Like I said last week, I think plotting is my weakest writing skill. But writing short stories has helped my game in this area and provided me with several insights. One of those is to use my greatest writing strength to bolster my weakest one. For me, that means allowing my characters to inspire plots.
I have to see my main characters in my head as clearly as I do people in reality. I have to understand their personalities as well as my kids’. When I have that strong of a grasp on my characters, plot points pop up.
After I wrote the basic storyline of my first published short story “Debt to Pay”, I felt I needed more tension in the confrontation scene. In my story, a teenage boy and his older brother find a millionaire who crashed his plane near their remote home in Wayne National Forest. The millionaire begs the brothers to hide him because he knows his plane was sabotaged but has know idea who wants to kill him.

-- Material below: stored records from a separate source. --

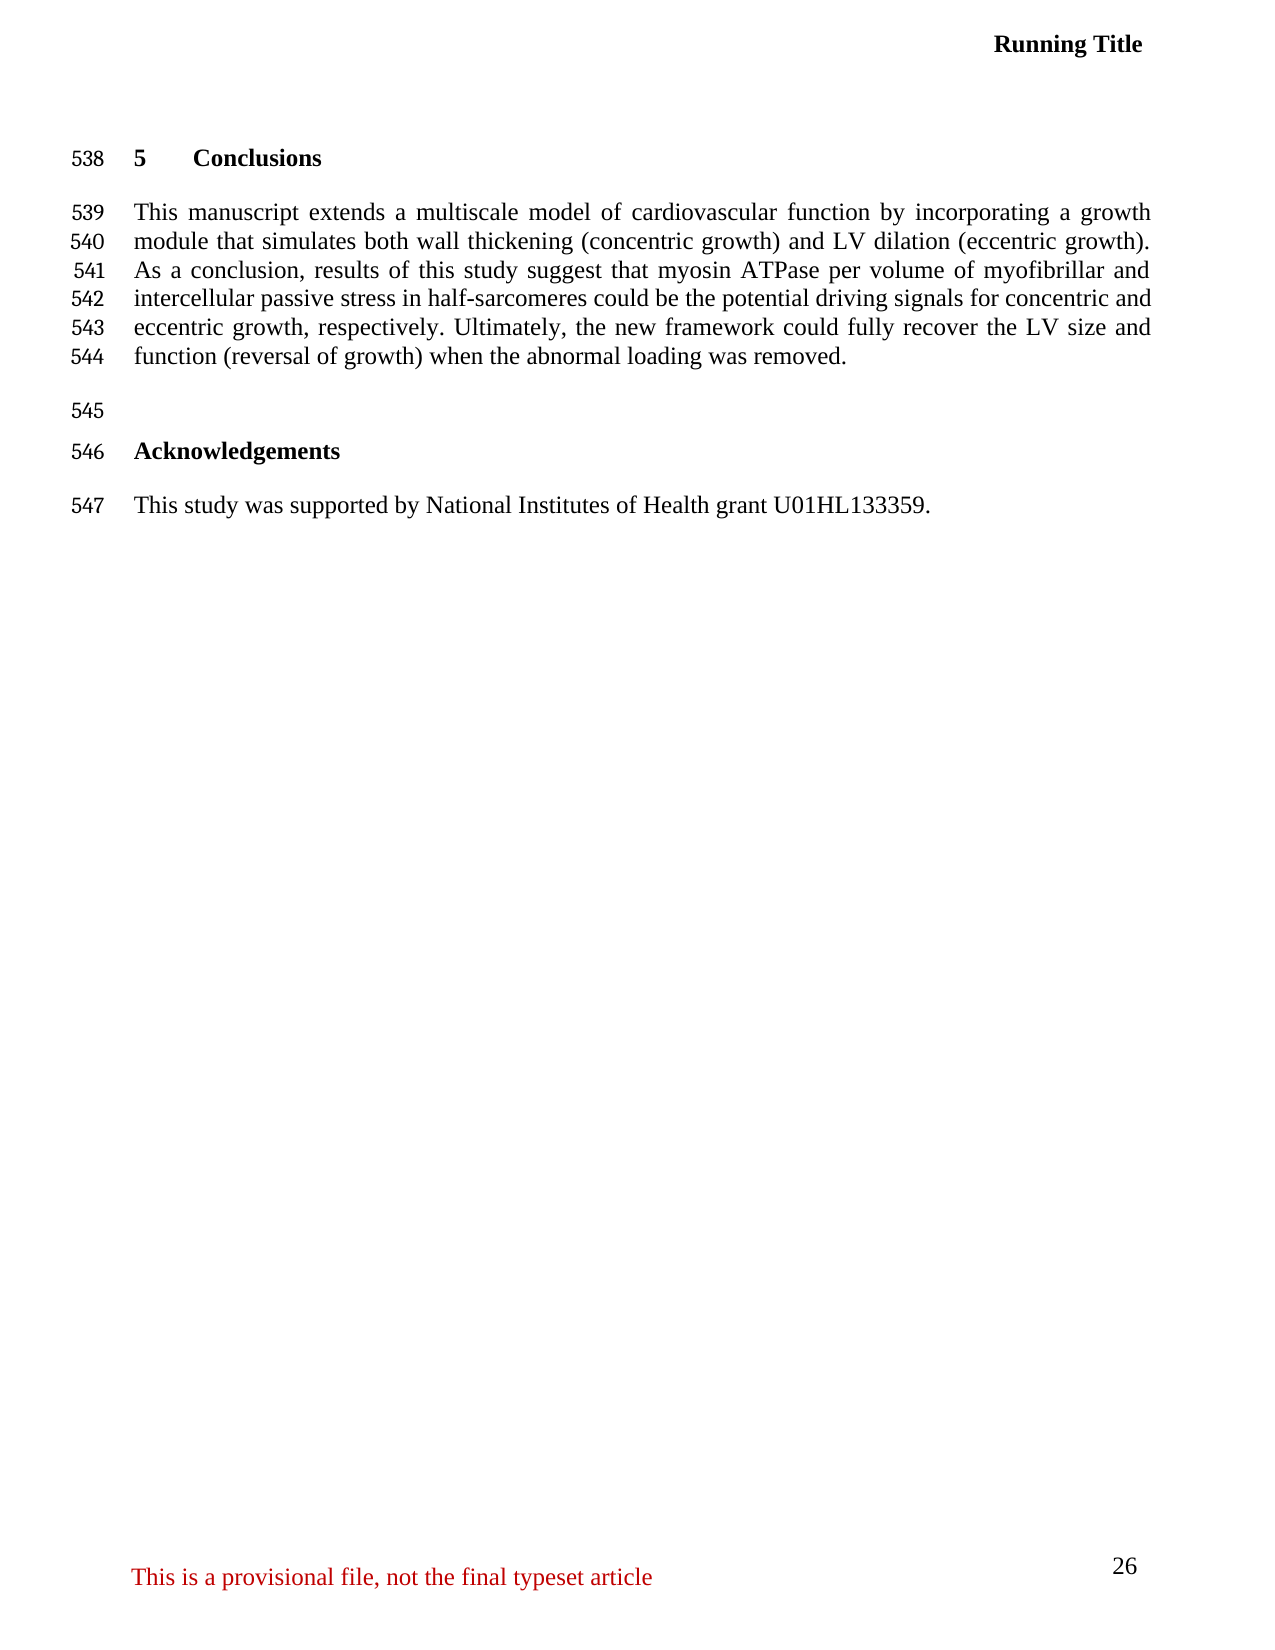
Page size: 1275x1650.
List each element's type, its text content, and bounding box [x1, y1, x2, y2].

text Acknowledgements [133, 436, 1152, 465]
subtitle Conclusions [133, 143, 1152, 172]
subtitle This manuscript extends a multiscale model of cardiovascular function by incorporating a growth module that simulates both wall thickening (concentric growth) and LV dilation (eccentric growth). As a conclusion, results of this study suggest that myosin ATPase per volume of myofibrillar and intercellular passive stress in half-sarcomeres could be the potential driving signals for concentric and eccentric growth, respectively. Ultimately, the new framework could fully recover the LV size and function (reversal of growth) when the abnormal loading was removed. [133, 197, 1152, 370]
subtitle This study was supported by National Institutes of Health grant U01HL133359. [133, 490, 1152, 518]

During the confrontation scene, the millionaire’s wife and her boyfriend come to the cabin and discover their plot to kill the millionaire has failed. What does the wife do? How could her decision add tension?
I considered the character of the wife. She is greedy. So greedy that she married for money. So greedy that she plotted to murder her husband and inherit his money. So what would a greedy person do? Assume others are as motivated by money as she is. The wife offers the brothers money to kill the millionaire right then and there.
When I realized this was the wife’s motivation, I was stunned at how logically the scene worked itself out. It seemed like my characters had wrested the story from me and developed the plot on their own.
Character Traits=Plot
Here are some personality types that can help lead you to plot points:
- Curiosity or nosiness. This character is likely to discover something he shouldn’t know. Depending on his sense of morality, he can use this knowledge to help others or take advantage of it to help himself.
- Bad temper or caustic tongue. This character hurts others by losing her temper easily or with cutting remarks. She can either be unaware of her affect on others or well aware and enjoys inflicting abuse. Either way, other characters will have a strong reaction to her.
- Impulsive. This is a great trait for causing trouble. Or saving the day.
- Patience. A character can endure tremendous hardship with this trait. Or wait a long time to enact the perfect revenge.
- Control. Almost no one likes a person who wants to control others. Like the bad-tempered or sharp-tongued character, the controlling character will spark strong feelings and reactions from others. The lengths to which a controlling character tries to maintain control will lead to all sorts of plot points.
How do characters inspire your plots?